Problem statement:
Word for word, return the lines below from the first through the line that has "middle dip: (35, 494)", dropping the pictures.

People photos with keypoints
#####

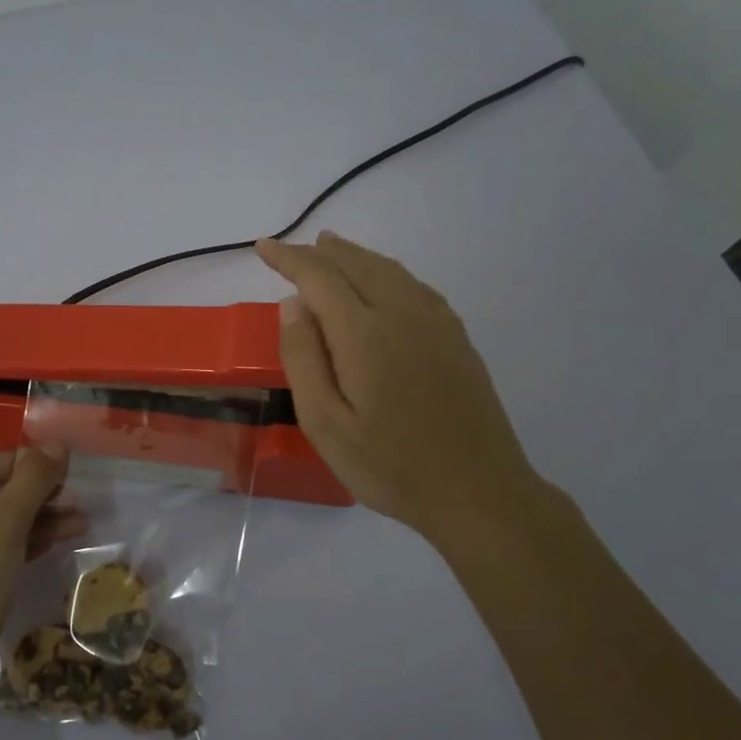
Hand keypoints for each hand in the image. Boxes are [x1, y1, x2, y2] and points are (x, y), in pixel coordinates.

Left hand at [0, 448, 86, 693]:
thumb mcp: (4, 524)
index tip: (62, 471)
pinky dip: (22, 544)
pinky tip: (59, 541)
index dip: (22, 462)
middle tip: (75, 498)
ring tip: (81, 522)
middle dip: (35, 494)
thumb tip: (56, 443)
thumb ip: (32, 480)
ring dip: (36, 519)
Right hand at [257, 232, 548, 542]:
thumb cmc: (391, 466)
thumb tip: (292, 306)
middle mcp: (403, 314)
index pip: (320, 278)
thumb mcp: (326, 425)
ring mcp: (436, 324)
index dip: (289, 259)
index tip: (262, 248)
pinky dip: (388, 272)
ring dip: (355, 256)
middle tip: (293, 248)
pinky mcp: (457, 339)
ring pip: (389, 271)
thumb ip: (304, 360)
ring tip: (331, 249)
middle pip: (357, 266)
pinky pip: (415, 286)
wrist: (478, 492)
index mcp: (365, 334)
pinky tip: (384, 282)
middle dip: (320, 253)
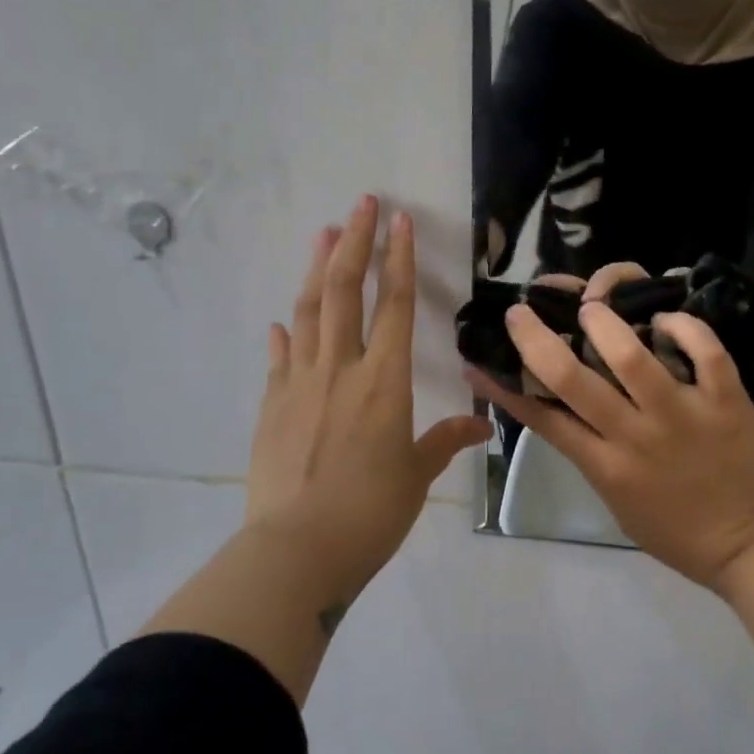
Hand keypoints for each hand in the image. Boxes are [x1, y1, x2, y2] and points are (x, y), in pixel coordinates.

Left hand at [247, 195, 489, 603]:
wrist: (296, 550)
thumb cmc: (370, 512)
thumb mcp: (416, 475)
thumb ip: (445, 440)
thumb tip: (482, 426)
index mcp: (384, 381)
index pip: (393, 304)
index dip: (398, 258)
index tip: (400, 220)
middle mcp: (340, 369)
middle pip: (343, 291)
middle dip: (355, 242)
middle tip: (361, 203)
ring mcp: (298, 383)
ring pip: (307, 311)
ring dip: (316, 269)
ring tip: (323, 234)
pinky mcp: (271, 405)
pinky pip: (279, 357)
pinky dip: (284, 333)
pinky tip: (282, 320)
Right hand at [466, 300, 753, 590]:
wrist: (753, 546)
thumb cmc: (679, 533)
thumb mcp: (617, 501)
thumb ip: (590, 457)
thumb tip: (559, 415)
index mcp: (606, 467)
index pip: (543, 419)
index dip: (505, 387)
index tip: (480, 359)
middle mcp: (636, 436)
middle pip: (572, 380)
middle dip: (537, 339)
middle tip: (521, 312)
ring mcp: (683, 415)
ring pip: (631, 356)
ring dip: (603, 323)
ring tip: (591, 306)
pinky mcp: (726, 401)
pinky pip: (704, 351)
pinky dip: (683, 327)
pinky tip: (664, 319)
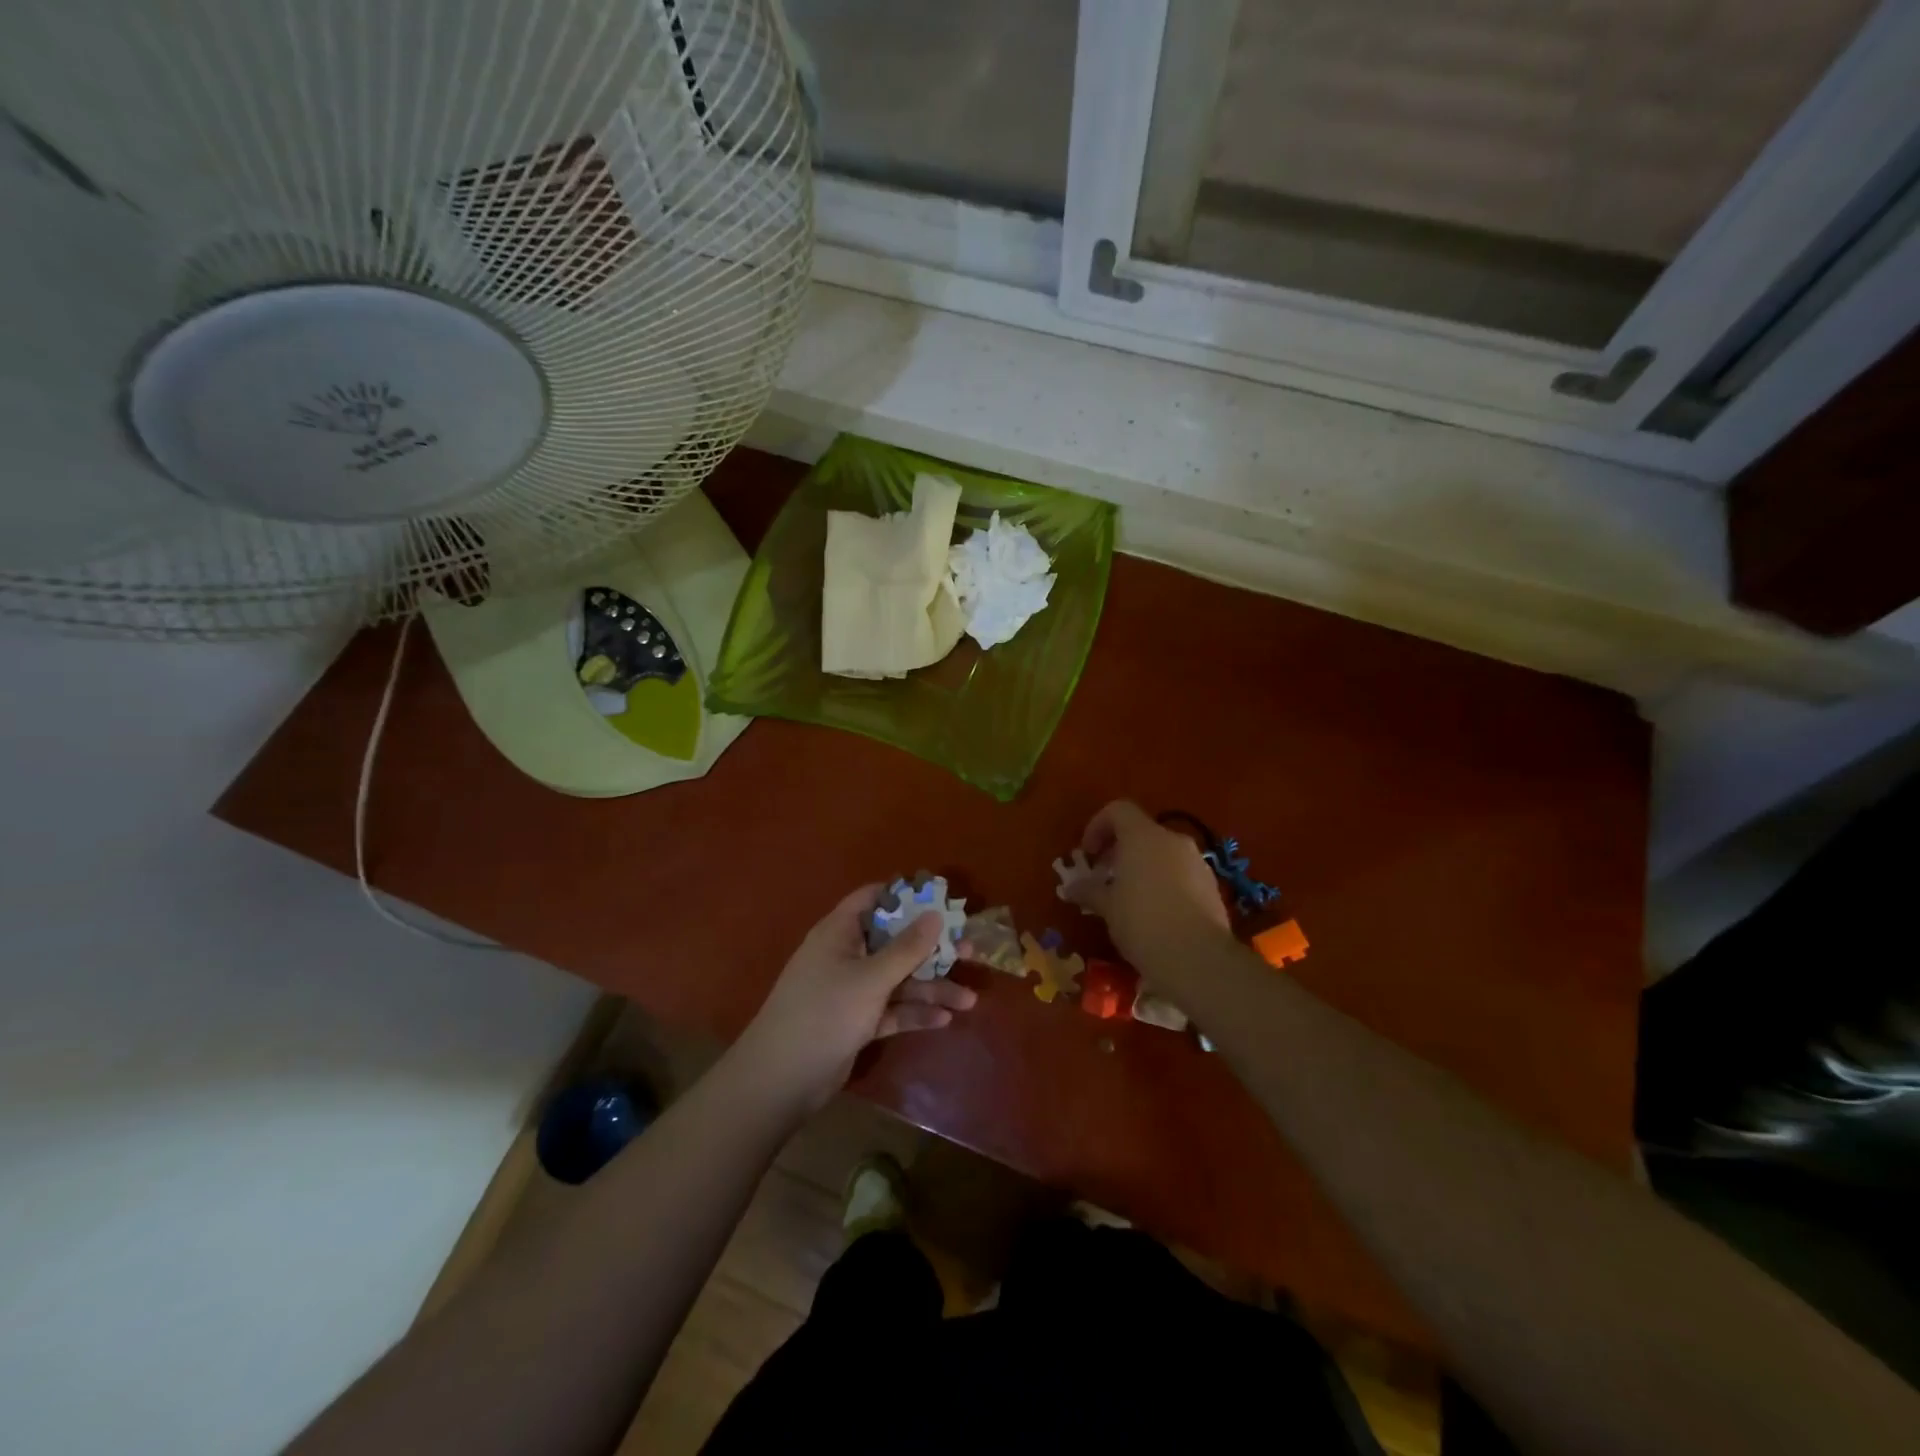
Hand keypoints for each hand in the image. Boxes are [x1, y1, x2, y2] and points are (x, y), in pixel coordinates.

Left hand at [733, 884, 976, 1111]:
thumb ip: (906, 948)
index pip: (874, 899)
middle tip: (970, 951)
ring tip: (970, 1000)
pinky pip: (891, 1010)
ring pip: (897, 980)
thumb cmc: (825, 1013)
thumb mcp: (871, 978)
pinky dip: (914, 1013)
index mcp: (840, 932)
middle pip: (894, 942)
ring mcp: (850, 990)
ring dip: (931, 988)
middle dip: (931, 949)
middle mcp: (846, 955)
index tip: (941, 898)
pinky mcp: (856, 1022)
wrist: (782, 1079)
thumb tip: (935, 915)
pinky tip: (944, 1020)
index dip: (905, 896)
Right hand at [1065, 801, 1231, 972]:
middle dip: (1120, 851)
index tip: (1088, 854)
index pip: (1118, 810)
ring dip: (1143, 868)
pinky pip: (1182, 875)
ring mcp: (1198, 863)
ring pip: (1164, 854)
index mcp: (1143, 836)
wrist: (1197, 958)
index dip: (1098, 826)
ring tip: (1129, 899)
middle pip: (1142, 832)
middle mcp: (1173, 841)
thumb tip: (1072, 887)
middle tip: (1104, 878)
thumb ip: (1089, 890)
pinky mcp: (1212, 887)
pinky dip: (1165, 884)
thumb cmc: (1142, 922)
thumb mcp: (1107, 907)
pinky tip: (1156, 914)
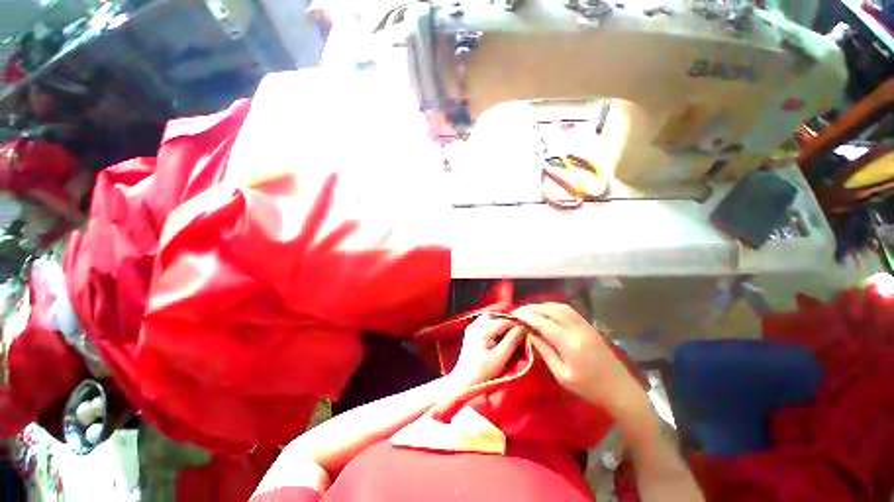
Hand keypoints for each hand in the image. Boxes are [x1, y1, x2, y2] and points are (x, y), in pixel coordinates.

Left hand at [447, 315, 525, 388]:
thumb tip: (523, 327)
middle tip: (523, 334)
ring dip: (505, 325)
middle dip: (511, 324)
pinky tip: (505, 337)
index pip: (504, 320)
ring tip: (515, 336)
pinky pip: (489, 324)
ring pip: (494, 319)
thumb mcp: (499, 359)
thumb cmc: (481, 374)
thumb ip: (511, 341)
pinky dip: (498, 328)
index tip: (530, 331)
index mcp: (481, 329)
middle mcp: (476, 324)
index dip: (518, 324)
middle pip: (499, 317)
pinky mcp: (474, 332)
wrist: (463, 383)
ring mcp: (474, 327)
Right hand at [514, 303, 649, 418]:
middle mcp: (577, 328)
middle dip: (533, 308)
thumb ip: (545, 351)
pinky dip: (554, 307)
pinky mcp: (589, 326)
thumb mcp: (562, 374)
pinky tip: (547, 312)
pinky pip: (568, 310)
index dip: (527, 317)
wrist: (620, 390)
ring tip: (531, 310)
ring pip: (560, 307)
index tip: (514, 314)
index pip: (542, 322)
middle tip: (519, 311)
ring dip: (543, 306)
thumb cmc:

#####

Output:
Hand keypoints for each hand in the image. Boxes are [x1, y1, x2, y2] and points are (x, y), in pixel coordinates.

Left hand at [0, 448, 86, 693]:
thumb mcp: (4, 524)
index tip: (62, 471)
pinky dip: (22, 544)
pinky tip: (59, 541)
index dip: (22, 462)
middle tip: (75, 498)
ring tip: (81, 522)
middle dip: (35, 494)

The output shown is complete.